I must thank Roger's Hobby Center for the use of the photos of the connectors. They have an excellent hobby shop and also an article on their web site regarding lipos. Click here to see this informative article.
Some people find soldering a challenge and the alternative is to use connector adapters. I started to do this and find the results very good. Some purists will object that the more connectors their are, the greater the chance of a problem. But I think that a solid, well built adapter is much preferable to a poorly soldered connector,especially if our aim is to produce the best lipo battery assembly we can!
Now when I buy a new battery, I also order the appropriate adapter. The links below may help you locate the one you need.
I have been used to storing re-chargeable batteries at full voltage, for a long time. The nicd and nimh packs we have been using for years always seemed to prefer a full charge or no charge when in storage. The lipo is different! They should be stored at a voltage of approximately 3.8V per cell .
When at full charge, they will be at 4.2V per cell and the nominal voltage is 3.7V.
When you return from a flying session, connect the batteries up to your charger and select "Storage". The battery will be charged or discharged until the 3.8V per cell level is reached. Now it can be safely stored, until the next flying session. Remember I prefer to charge at a 1C rate, so I charge the night before I am planning a visit to the club field.
By using this storage voltage, the life of your batteries will dramatically increase!
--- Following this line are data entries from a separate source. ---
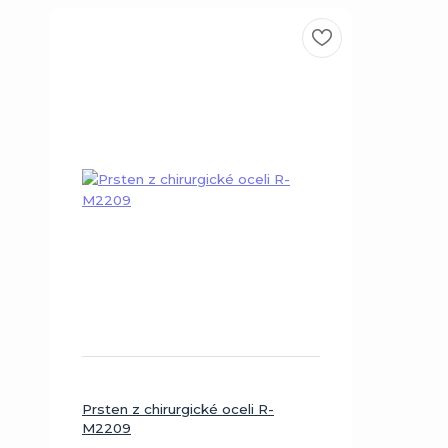
Prsten z chirurgické oceli R-
M2209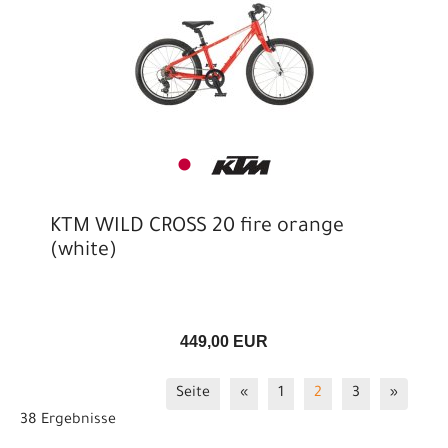
KTM WILD CROSS 20 fire orange
(white)
449,00 EUR
Seite
«
1
2
3
»
38 Ergebnisse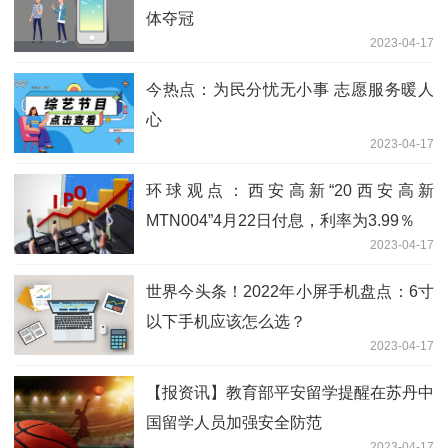
体夺冠
2023-04-17
今热点：为民分忧无小事 志愿服务暖人
心
2023-04-17
环球观点：西安高新“20西安高新
MTN004”4月22日付息，利率为3.99％
2023-04-17
世界今头条！2022年小屏手机盘点：6寸
以下手机应该怎么选？
2023-04-17
【报资讯】教育部平安留学提醒在苏丹中
国留学人员加强安全防范
2023-04-17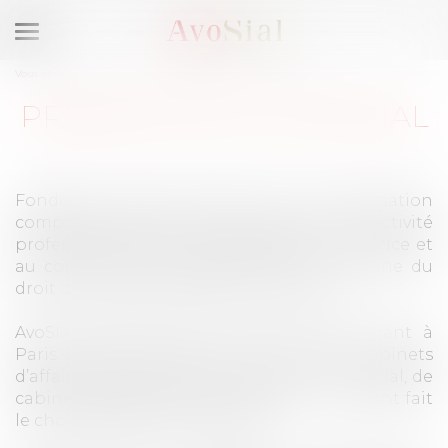
Ouvrir
le
Vous êtes ici :
Qui sommes-nous ?
Présentation d’Avosial
menu
PRÉSENTATION D’AVOSIAL
Fondée en 2004, AvoSial est une association
composée d’avocats qui consacrent leur activité
professionnelle à la représentation en justice et
au conseil des employeurs dans le domaine du
droit du travail et de la sécurité sociale.
AvoSial regroupe des avocats exerçant tant à
Paris qu’en province, au sein de cabinets
d’affaires dotés d’un pôle dédié au droit social, de
cabinets spécialisés dits « de niche » ou ayant fait
le choix de l’exercice individuel.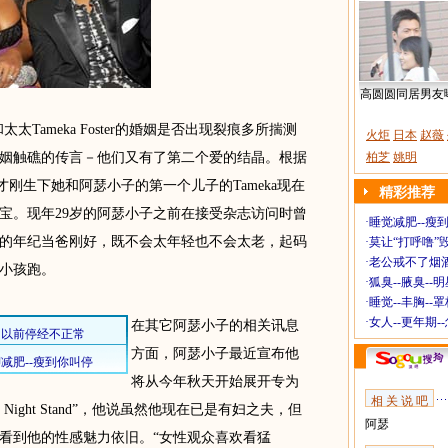
高圆圆同居男友
Tameka Foster的婚姻是否出现裂痕多所揣测
火炬
日本
赵薇
姻触礁的传言－他们又有了第二个爱的结晶。根据
柏芝
姚明
月才刚生下她和阿瑟小子的第一个儿子的Tameka现在
精彩推荐
宝。现年29岁的阿瑟小子之前在接受杂志访问时曾
·
睡觉减肥--瘦到
岁的年纪当爸刚好，既不会太年轻也不会太老，起码
·
莫让“打呼噜”
·
老公戒不了烟酒
着小孩跑。
·
狐臭--腋臭--
·
睡觉--丰胸--
·
女人--更年期-
在其它阿瑟小子的相关讯息
方面，阿瑟小子最近宣布他
将从今年秋天开始展开专为
相 关 说 吧
ight Stand”，他说虽然他现在已是有妇之夫，但
阿瑟
看到他的性感魅力依旧。“女性观众喜欢看猛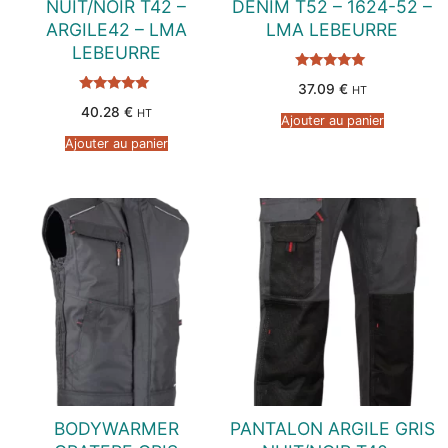
NUIT/NOIR T42 –
DENIM T52 – 1624-52 –
ARGILE42 – LMA
LMA LEBEURRE
LEBEURRE
Note
37.09
€
HT
5.00
Note
sur 5
40.28
€
HT
5.00
Ajouter au panier
sur 5
Ajouter au panier
BODYWARMER
PANTALON ARGILE GRIS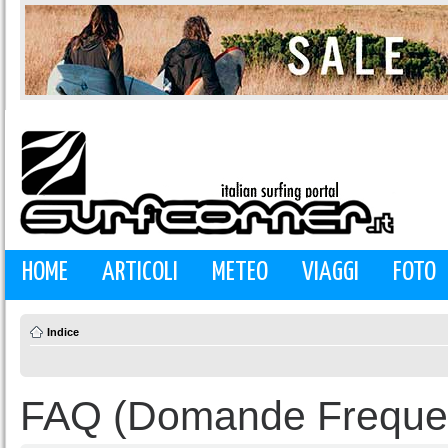
HOME
ARTICOLI
METEO
VIAGGI
FOTO
Indice
FAQ (Domande Frequen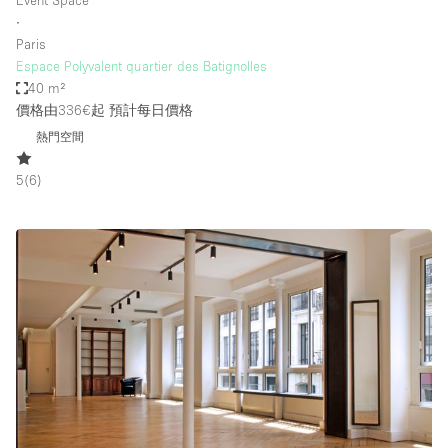
Event Space
∙
Paris
Espace Polyvalent quartier des Batignolles
40 m²
價格由336€起
預計每日價格
熱門空間
5
(
6
)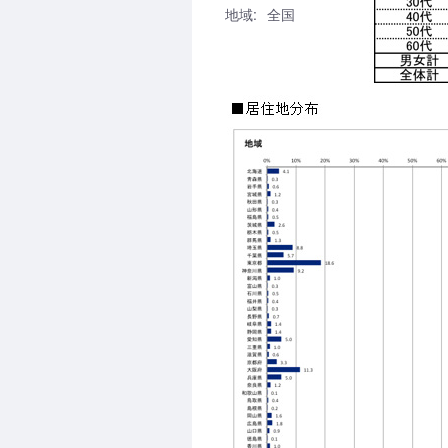
地域:
全国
If you are designing your own electric installation then you must do a few calculations. I found, awhile ago, that the tables shown on the Castle Creations web site save a lot of time and are accurate.
They have tables for prop driven airplanes, ducted fans and helicopters. Click here to visit their site and use these very useful tools.
Lipos do Puff-up or bulge sometimes. If it is only a small amount and the battery still takes a full charge and lasts as long as it always did, then you can continue to use it.
It may be a sign that the life of the battery is coming to an end, so keep a close eye on it's performance.
DO NOT try to relieve the bulge by piercing the covering! If you try this, it will not work and a fire or other nasty things may happen! I have heard of many fixes for this problem but none of them can be safe.
Even the best lipo battery can start to "puff" and I have tried a few thing to try to reduce it, but for me none of them work! (Like putting them in the freezer).
When a battery is no longer of use to us, because it cannot take a full charge or runs down too fast, it still may contain electrical power and thus could still cause a fire.
Before dumping it in the trash, it should be completely discharged. One way of doing this is to leave it in a salt water solution until the volt meter shows 0 volts. Add salt to a bucket of water, until no more will dissolve, then dump in the old battery. Leave it for 24 hours and check the voltage,
You can make a simple discharge device by soldering wires and a connector onto an automotive light bulb, connect it to the battery and let it sit. Be careful and use a lipo discharge bag as batteries can get hot when voltage is very low.
It is worth checking at your local hobby shop. Some do offer a lipo disposal service that can make this procedure very simple!